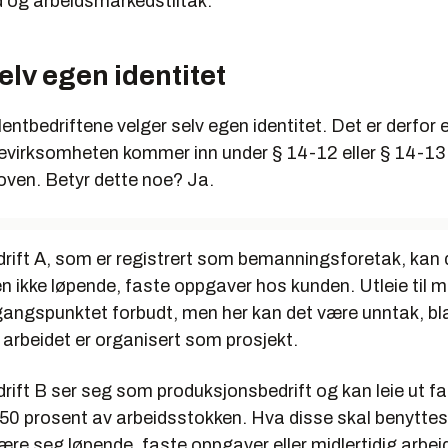
d og arbeidsmarkedstiltak.
elv egen identitet
entbedriftene velger selv egen identitet. Det er derfor e
ievirksomheten kommer inn under § 14-12 eller § 14-13 
oven. Betyr dette noe? Ja.
rift A, som er registrert som bemanningsforetak, kan d
en ikke løpende, faste oppgaver hos kunden. Utleie til mi
tgangspunktet forbudt, men her kan det være unntak, bl
arbeidet er organisert som prosjekt.
ift B ser seg som produksjonsbedrift og kan leie ut fa
 50 prosent av arbeidsstokken. Hva disse skal benyttes 
 være seg løpende, faste oppgaver eller midlertidig arbei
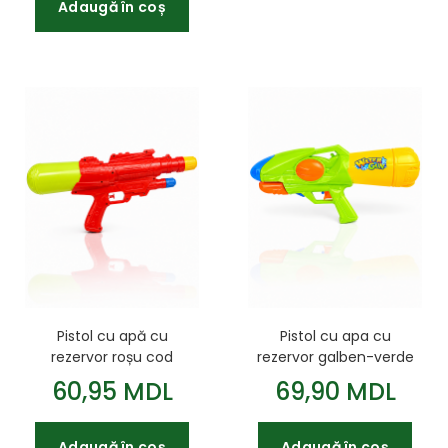
Adaugă în coș
Pistol cu apă cu
Pistol cu apa cu
rezervor roșu cod
rezervor galben-verde
972116
cod 10066b
60,95 MDL
69,90 MDL
Adaugă în coș
Adaugă în coș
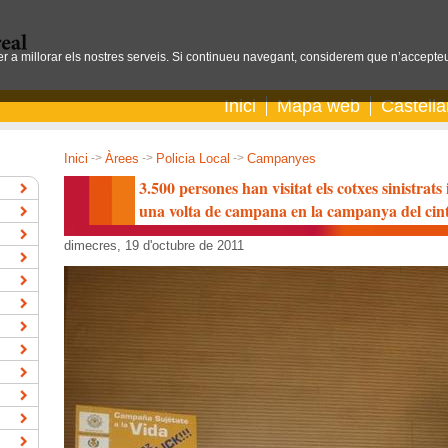
per a millorar els nostres serveis. Si continueu navegant, considerem que n’accepteu
Inici
Mapa web
Castell
Inici
->
Àrees
->
Policia Local
->
Campanyes
3.500 persones han visitat els cotxes sinistrats
una volta de campana en la campanya del cin
dimecres, 19 d'octubre de 2011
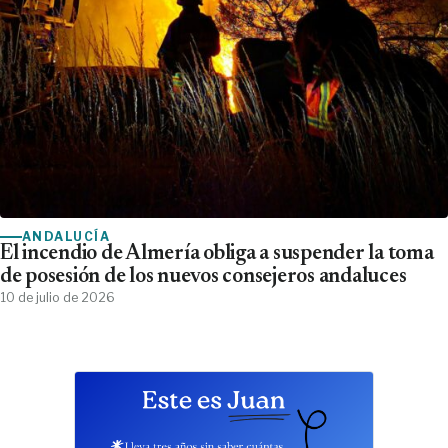
ANDALUCÍA
El incendio de Almería obliga a suspender la toma
de posesión de los nuevos consejeros andaluces
10 de julio de 2026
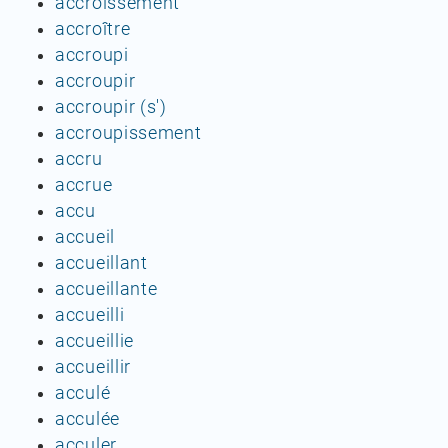
accroissement
accroître
accroupi
accroupir
accroupir (s')
accroupissement
accru
accrue
accu
accueil
accueillant
accueillante
accueilli
accueillie
accueillir
acculé
acculée
acculer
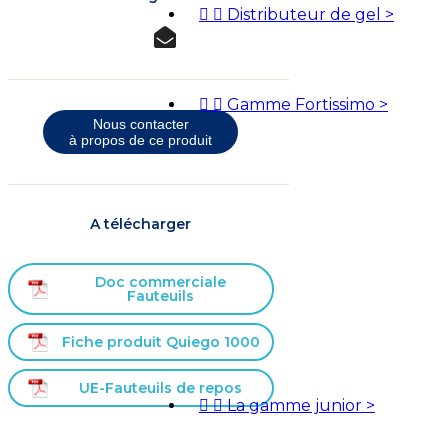


Distributeur de gel
>


Gamme Fortissimo
>
Nous contacter
à propos de ce produit
A télécharger
Doc commerciale
Fauteuils
Fiche produit Quiego 1000
UE-Fauteuils de repos


La gamme junior
>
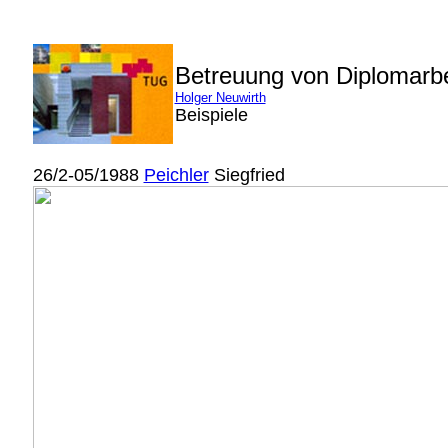
Betreuung von Diplomarb
Holger Neuwirth
Beispiele
26/2-05/1988
Peichler
Siegfried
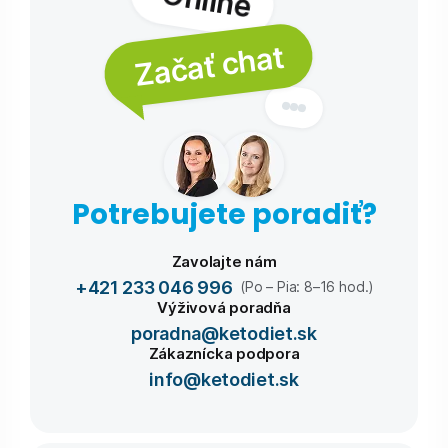
Začať chat
Potrebujete poradiť?
Zavolajte nám
+421 233 046 996
(Po – Pia: 8–16 hod.)
Výživová poradňa
poradna@ketodiet.sk
Zákaznícka podpora
info@ketodiet.sk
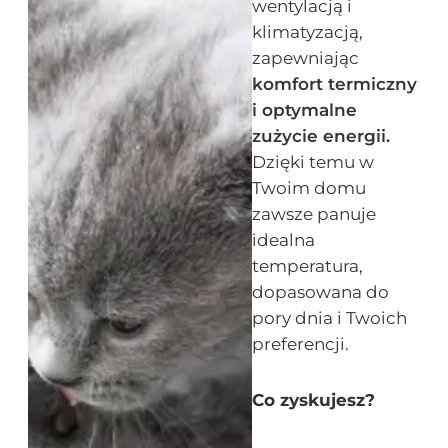
wentylacją i
klimatyzacją,
zapewniając
komfort termiczny
i optymalne
zużycie energii.
Dzięki temu w
Twoim domu
zawsze panuje
idealna
temperatura,
dopasowana do
pory dnia i Twoich
preferencji.
Co zyskujesz?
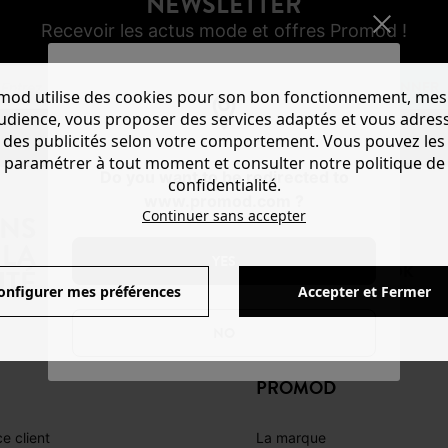
NEWSLETTER
Recevoir les actus mode et offres Promod !
S'ABONNER
mod utilise des cookies pour son bon fonctionnement, mes
audience, vous proposer des services adaptés et vous adres
des publicités selon votre comportement. Vous pouvez les
paramétrer à tout moment et consulter notre politique de
Do you want to be redirected to
confidentialité.
www.promod.com ?
Continuer sans accepter
ANS
LA
YES
FACEBOOK
INSTAGRAM
TIKTOK
TÉ
onfigurer mes préférences
Accepter et Fermer
NO
PROMOD
e client
La marque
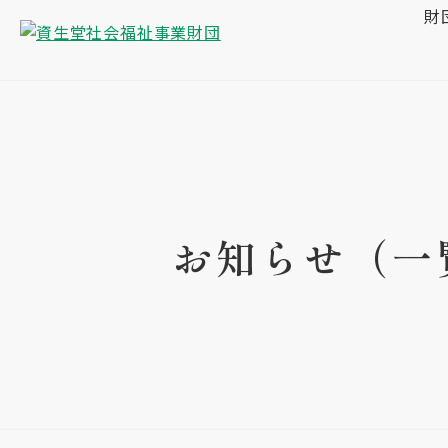
財
お知らせ（一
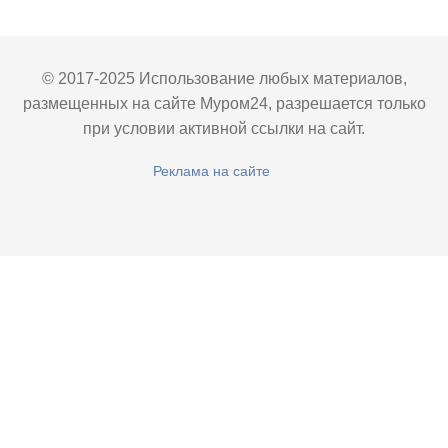
© 2017-2025 Использование любых материалов,
размещенных на сайте Муром24, разрешается только
при условии активной ссылки на сайт.
Реклама на сайте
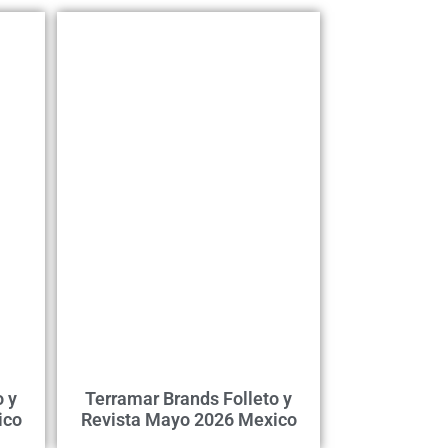
o y
Terramar Brands Folleto y
ico
Revista Mayo 2026 Mexico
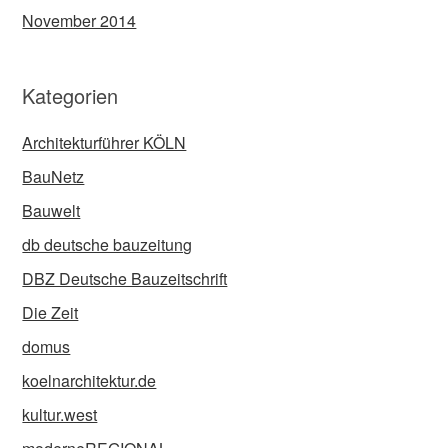
November 2014
Kategorien
Architekturführer KÖLN
BauNetz
Bauwelt
db deutsche bauzeitung
DBZ Deutsche Bauzeitschrift
Die Zeit
domus
koelnarchitektur.de
kultur.west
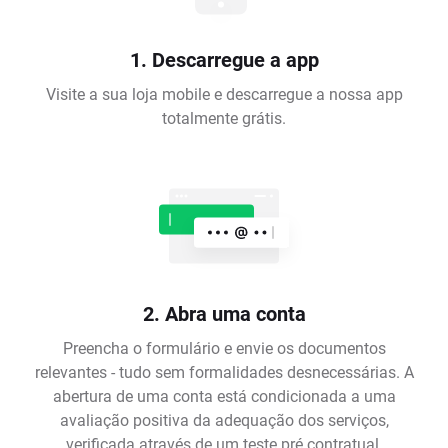
1. Descarregue a app
Visite a sua loja mobile e descarregue a nossa app
totalmente grátis.
2. Abra uma conta
Preencha o formulário e envie os documentos
relevantes - tudo sem formalidades desnecessárias. A
abertura de uma conta está condicionada a uma
avaliação positiva da adequação dos serviços,
verificada através de um teste pré contratual.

----------

Task item: In the records above, copy exactly the lines from the one that contains "2. Abra uma conta" through the last, and nothing else.

Solution to the problem:
2. Abra uma conta
Preencha o formulário e envie os documentos
relevantes - tudo sem formalidades desnecessárias. A
abertura de uma conta está condicionada a uma
avaliação positiva da adequação dos serviços,
verificada através de um teste pré contratual.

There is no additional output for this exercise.